## SUPPLIED RECORDS
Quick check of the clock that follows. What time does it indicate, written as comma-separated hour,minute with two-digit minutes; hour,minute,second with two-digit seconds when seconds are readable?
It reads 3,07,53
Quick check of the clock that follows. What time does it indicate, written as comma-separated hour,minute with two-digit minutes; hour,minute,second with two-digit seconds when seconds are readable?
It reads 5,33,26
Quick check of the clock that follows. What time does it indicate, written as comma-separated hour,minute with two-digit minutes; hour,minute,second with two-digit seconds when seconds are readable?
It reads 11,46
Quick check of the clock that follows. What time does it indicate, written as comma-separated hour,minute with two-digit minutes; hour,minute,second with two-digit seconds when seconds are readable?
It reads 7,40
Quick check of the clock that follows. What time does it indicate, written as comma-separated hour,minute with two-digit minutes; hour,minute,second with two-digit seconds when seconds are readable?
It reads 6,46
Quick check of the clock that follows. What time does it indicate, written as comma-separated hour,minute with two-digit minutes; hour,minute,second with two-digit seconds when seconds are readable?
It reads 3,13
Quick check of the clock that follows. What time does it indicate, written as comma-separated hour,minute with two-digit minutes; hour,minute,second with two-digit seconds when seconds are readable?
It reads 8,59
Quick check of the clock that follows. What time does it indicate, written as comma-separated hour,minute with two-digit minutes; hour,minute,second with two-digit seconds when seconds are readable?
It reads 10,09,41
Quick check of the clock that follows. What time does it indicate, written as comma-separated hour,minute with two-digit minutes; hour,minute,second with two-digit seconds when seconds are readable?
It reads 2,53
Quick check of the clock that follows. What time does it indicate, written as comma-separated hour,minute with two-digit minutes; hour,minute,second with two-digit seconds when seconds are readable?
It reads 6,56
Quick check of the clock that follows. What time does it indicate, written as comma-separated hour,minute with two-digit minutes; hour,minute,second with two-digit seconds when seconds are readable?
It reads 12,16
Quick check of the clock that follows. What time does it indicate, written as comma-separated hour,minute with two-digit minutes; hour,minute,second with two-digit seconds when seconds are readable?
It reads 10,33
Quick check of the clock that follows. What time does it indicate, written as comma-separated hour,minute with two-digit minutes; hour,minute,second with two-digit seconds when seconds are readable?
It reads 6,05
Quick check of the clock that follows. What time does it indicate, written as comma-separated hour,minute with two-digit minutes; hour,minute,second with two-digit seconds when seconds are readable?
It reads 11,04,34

## WORK TO DO
Copy every one of the rows above word for word, including each line and its answer.

## EXERCISE SOLUTION
Quick check of the clock that follows. What time does it indicate, written as comma-separated hour,minute with two-digit minutes; hour,minute,second with two-digit seconds when seconds are readable?
It reads 3,07,53
Quick check of the clock that follows. What time does it indicate, written as comma-separated hour,minute with two-digit minutes; hour,minute,second with two-digit seconds when seconds are readable?
It reads 5,33,26
Quick check of the clock that follows. What time does it indicate, written as comma-separated hour,minute with two-digit minutes; hour,minute,second with two-digit seconds when seconds are readable?
It reads 11,46
Quick check of the clock that follows. What time does it indicate, written as comma-separated hour,minute with two-digit minutes; hour,minute,second with two-digit seconds when seconds are readable?
It reads 7,40
Quick check of the clock that follows. What time does it indicate, written as comma-separated hour,minute with two-digit minutes; hour,minute,second with two-digit seconds when seconds are readable?
It reads 6,46
Quick check of the clock that follows. What time does it indicate, written as comma-separated hour,minute with two-digit minutes; hour,minute,second with two-digit seconds when seconds are readable?
It reads 3,13
Quick check of the clock that follows. What time does it indicate, written as comma-separated hour,minute with two-digit minutes; hour,minute,second with two-digit seconds when seconds are readable?
It reads 8,59
Quick check of the clock that follows. What time does it indicate, written as comma-separated hour,minute with two-digit minutes; hour,minute,second with two-digit seconds when seconds are readable?
It reads 10,09,41
Quick check of the clock that follows. What time does it indicate, written as comma-separated hour,minute with two-digit minutes; hour,minute,second with two-digit seconds when seconds are readable?
It reads 2,53
Quick check of the clock that follows. What time does it indicate, written as comma-separated hour,minute with two-digit minutes; hour,minute,second with two-digit seconds when seconds are readable?
It reads 6,56
Quick check of the clock that follows. What time does it indicate, written as comma-separated hour,minute with two-digit minutes; hour,minute,second with two-digit seconds when seconds are readable?
It reads 12,16
Quick check of the clock that follows. What time does it indicate, written as comma-separated hour,minute with two-digit minutes; hour,minute,second with two-digit seconds when seconds are readable?
It reads 10,33
Quick check of the clock that follows. What time does it indicate, written as comma-separated hour,minute with two-digit minutes; hour,minute,second with two-digit seconds when seconds are readable?
It reads 6,05
Quick check of the clock that follows. What time does it indicate, written as comma-separated hour,minute with two-digit minutes; hour,minute,second with two-digit seconds when seconds are readable?
It reads 11,04,34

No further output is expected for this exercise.